Making matters worse, Mr. Williams already had filed for bankruptcy protection four years ago, and a foreclosure would have ruined his credit for years. ShoreBank refinanced him into a 30-year, fixed-rate loan at 7.375%, with a monthly payment of $1,198, just $6 over what he paid before.
other risks
Bailing out borrowers like Mr. Williams may help stabilize financially shaky neighborhoods, but it also gets risky for ShoreBank. Mr. Hasten knows he can’t refinance all 10,000 at-risk homeowners. But he expects to put at least $200 million more in mortgages on the bank’s books in the next 18 months, nearly doubling its home-loan portfolio.
ShoreBank has been mainly a commercial lender in the past, focusing on loans to apartment rehabbers on the South Side. Of the $1.3 billion in loans on its books, only about 15% are mortgages.
Such a quick ramp-up could lead to a loosening of underwriting standards, or simple errors, which could lead to heavy losses if loans go bad. The success of the rescue plan depends on resource-intensive, detailed underwriting that delves into borrowers’ incomes and spending habits. ShoreBank doesn’t have the staff to manage such a big increase, although Mr. Hasten believes he can add staff quickly.

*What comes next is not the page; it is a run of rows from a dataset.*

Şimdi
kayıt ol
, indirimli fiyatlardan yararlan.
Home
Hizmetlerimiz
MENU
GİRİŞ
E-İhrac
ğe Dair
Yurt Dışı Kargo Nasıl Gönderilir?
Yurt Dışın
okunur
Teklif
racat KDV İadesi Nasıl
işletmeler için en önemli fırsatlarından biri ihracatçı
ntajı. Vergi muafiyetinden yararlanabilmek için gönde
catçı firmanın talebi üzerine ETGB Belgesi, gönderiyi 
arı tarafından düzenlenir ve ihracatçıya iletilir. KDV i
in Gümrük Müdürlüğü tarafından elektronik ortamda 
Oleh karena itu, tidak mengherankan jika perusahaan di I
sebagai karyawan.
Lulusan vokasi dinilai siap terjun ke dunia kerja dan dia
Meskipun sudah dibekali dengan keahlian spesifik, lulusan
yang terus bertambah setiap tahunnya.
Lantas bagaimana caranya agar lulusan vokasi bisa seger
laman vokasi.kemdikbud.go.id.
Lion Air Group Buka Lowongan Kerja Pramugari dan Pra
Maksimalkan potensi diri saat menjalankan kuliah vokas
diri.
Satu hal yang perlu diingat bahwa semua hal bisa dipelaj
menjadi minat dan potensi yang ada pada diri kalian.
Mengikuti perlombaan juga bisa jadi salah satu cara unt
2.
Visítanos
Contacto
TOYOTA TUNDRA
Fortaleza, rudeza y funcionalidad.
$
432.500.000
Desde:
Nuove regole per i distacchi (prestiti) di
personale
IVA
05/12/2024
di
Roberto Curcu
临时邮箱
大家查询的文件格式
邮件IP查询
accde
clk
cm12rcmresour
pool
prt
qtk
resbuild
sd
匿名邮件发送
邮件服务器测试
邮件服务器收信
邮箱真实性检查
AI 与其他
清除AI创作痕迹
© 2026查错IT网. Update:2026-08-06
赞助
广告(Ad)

Another wild card is whether government-sponsored enterprises Fannie Mae and Freddie Mac will purchase some of the refinanced loans. The two giant mortgage buyers want to help ease the home-loan crisis, but the Bush administration has been cool to allowing them to loosen lending standards, which could prevent them from financing some borrowers with low credit scores.
Another issue: “Most of the loans that got done in (ShoreBank’s neighborhoods) were done by large players who absolutely packaged them up and sold them off,” says Anne Arvia, former ShoreBank CEO and now CEO of Nationwide Bank in Columbus, Ohio. Pre-payment penalties apply in most of those cases when the loans are refinanced before rates adjust.
Mr. Hasten says servicers of those loans have been willing to forgo the pre-payment penalty in early talks, although he acknowledges that it could be an issue and that his mortgage plan is fraught with other risks. But he’s confident that ShoreBank can negotiate those risks and make money doing it.
“We’re not just doing this because we’re virtuous,” he says. “We’re doing it because we’re good at it.”